In Catalunya there are the affiliates Nitricomax, in Tarragona, that produces nitric acid, and an ammunition dump in Bruc, which contains more than 200.000 kilos of explosives. It was this dynamite manufactured by Maxam the one used in the Atocha attacks in 2004, according to the National Police commissioner chief of the technicians in the deactivation of explosive devices, Juan Jesús Sánchez Manzano.
Indra, on the other hand, is part of the Ibex 35 and the enterprise that leads in Spain the FCAS (Future Combat Aerial System) construction, which is being carried out together by France, Germany and Spain.
Spain, exporter of weapons
Spain is the second European country that exports weapons to Turkey, and Saudi Arabia is consolidated as the main arms export client of the country. In December 2018 three military programmes worth more than 7,000 millions of euros were authorised to build tanks and frigates for the Eurofighter combat aircraft, the same that is used to bomb Yemen.

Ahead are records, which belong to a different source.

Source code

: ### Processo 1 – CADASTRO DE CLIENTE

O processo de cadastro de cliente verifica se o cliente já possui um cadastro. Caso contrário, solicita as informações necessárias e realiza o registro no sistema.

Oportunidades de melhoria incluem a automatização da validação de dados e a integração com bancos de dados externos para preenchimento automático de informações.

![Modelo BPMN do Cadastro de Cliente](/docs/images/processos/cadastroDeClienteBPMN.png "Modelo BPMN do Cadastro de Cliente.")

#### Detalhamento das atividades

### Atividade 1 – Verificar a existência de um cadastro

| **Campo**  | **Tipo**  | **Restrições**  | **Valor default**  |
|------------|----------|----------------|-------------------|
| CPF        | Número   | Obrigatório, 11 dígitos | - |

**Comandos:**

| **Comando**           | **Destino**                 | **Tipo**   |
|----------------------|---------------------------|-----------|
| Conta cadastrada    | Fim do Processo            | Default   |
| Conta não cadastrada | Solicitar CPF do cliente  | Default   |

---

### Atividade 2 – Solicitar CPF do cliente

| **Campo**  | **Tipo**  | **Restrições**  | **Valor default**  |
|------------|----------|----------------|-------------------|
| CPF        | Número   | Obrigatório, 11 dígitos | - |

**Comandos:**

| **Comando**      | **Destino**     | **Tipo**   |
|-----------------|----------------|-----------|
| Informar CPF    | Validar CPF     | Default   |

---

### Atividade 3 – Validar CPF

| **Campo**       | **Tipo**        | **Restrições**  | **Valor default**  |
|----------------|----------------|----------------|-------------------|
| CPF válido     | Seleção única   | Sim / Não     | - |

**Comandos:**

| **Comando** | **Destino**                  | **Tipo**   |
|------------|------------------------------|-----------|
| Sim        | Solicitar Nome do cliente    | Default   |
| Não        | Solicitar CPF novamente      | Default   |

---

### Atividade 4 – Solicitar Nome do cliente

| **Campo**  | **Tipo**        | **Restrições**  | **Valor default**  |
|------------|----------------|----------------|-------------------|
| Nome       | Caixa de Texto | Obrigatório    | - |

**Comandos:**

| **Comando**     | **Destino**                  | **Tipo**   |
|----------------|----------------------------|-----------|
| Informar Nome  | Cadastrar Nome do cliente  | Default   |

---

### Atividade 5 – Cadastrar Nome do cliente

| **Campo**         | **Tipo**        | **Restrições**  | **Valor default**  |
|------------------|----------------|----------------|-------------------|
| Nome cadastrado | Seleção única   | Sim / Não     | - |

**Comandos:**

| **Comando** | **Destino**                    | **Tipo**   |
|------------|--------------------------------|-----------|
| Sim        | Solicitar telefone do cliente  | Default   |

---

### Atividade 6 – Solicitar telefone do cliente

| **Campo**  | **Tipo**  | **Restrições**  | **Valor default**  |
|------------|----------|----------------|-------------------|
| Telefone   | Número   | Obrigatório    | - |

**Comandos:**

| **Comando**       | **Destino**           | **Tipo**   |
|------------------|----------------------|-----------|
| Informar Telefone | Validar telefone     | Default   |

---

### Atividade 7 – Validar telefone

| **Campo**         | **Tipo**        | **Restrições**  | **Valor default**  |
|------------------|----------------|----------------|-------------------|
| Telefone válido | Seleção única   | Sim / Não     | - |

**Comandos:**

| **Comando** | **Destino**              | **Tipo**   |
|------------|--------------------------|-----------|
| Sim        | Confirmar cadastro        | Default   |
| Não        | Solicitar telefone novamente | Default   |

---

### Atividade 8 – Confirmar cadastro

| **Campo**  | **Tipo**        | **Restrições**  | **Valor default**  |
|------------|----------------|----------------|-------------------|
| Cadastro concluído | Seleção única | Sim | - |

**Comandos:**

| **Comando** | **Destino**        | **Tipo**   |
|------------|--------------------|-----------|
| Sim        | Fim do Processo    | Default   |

Despite the International Criminal Court’s and UN’s accusations against Spain, the 2007 Spanish law that does not allow selling armament that “can be used in actions that disrupt the peace, the stability or the security at a global or regional level” is still violated.

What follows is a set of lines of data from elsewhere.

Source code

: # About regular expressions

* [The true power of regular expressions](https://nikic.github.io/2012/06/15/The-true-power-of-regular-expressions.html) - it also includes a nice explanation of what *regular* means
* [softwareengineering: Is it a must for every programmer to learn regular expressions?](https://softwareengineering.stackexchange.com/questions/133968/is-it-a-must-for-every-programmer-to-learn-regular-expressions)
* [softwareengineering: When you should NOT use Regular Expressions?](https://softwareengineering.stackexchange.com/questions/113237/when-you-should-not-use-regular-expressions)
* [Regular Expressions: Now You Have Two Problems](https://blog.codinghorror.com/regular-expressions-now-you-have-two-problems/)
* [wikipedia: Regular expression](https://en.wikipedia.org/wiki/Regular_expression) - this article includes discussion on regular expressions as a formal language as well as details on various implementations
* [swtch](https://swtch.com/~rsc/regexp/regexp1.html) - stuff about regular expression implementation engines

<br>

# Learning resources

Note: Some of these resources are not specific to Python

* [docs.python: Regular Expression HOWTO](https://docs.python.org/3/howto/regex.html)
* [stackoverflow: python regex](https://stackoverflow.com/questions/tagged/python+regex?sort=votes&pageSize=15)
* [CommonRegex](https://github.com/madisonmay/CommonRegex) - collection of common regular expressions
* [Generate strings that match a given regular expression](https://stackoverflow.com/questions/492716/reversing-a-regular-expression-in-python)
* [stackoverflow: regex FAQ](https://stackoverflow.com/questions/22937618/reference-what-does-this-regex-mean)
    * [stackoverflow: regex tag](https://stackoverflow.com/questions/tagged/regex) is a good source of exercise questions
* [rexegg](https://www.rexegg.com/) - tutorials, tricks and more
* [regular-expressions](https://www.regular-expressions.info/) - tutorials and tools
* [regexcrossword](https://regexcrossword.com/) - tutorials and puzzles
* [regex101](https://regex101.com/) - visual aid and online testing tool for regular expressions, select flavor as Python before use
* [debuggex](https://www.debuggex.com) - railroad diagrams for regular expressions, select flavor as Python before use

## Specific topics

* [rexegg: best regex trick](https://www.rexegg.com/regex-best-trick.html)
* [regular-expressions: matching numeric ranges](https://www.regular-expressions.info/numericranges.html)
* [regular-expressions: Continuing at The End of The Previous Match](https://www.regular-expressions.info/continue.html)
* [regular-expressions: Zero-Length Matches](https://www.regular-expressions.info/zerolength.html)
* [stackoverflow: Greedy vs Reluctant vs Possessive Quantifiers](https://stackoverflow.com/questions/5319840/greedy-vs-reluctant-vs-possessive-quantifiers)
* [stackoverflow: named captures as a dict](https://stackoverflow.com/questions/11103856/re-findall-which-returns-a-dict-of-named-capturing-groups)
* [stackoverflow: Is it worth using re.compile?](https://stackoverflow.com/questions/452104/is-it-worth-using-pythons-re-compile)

In addition to this, the 2014 Arms Trade Treaty of the UN, ratified by Spain, forbids the export of weapons for committing human rights violations to other countries. But the state government’s agreement, in force since 1987, rules the confidentiality of the authorisations for armament sales.
Ethical banks as an alternative
In order to escape from the traditional banking and the armament funding, there is the ethical banking, whose objectives is the compatibility between the economical profitability and human rights and environmental respect. Ethical banking only invests in added value projects for the society from a social, environmental, cultural and educational perspective.
According to FETS, the ethical bank has to comply with five principles: applied ethics, coherence, democratic participation, transparency and involvement. We can find nine options in Spain: FIARE (Responsible Savings Investment Foundation), Triodos Bank, Coop57, Enclau, IDEAS, IUNA, GAP-Madrid, Oikocredit and FIDEM (International Foundation for the Women Entrepreneurs).
‘There are ethical options for the insurance sector, even if they are still limited to some insurance brokers, there are new welfare institutions or insurers that comply with the ethical principles of the Ethsi seal.’ explains the Centre Delàs. This seal guarantees quality management of businesses certified in solidarity and sustainability.
'Armed Bank' campaign
Currently, there are nine organisations that participate in the campaign: Centre Delàs d’Estudis per la Pau, SETEM, Justícia i Pau, ODG, Col·lectiu Rets, AA-MOC, FETS, Fundació Novessendes and the Fundació Finanzas Éticas.
Their objective is to report any bonds between financial institutions and the armament industry to raise awareness in society about the relationship between these financial practices and human tragedies and international conflicts. They show the volume and importance of relationships between banks and arms companies in order to identify the responsible financial institutions of the manufacturing and exportation of weapons.
They identify five ways to fund the armaments industry: shareholding in weapon companies, financing arms exports, issuing bonds and promissory notes, savings and pension investment funds, and loans and credits for the military industry.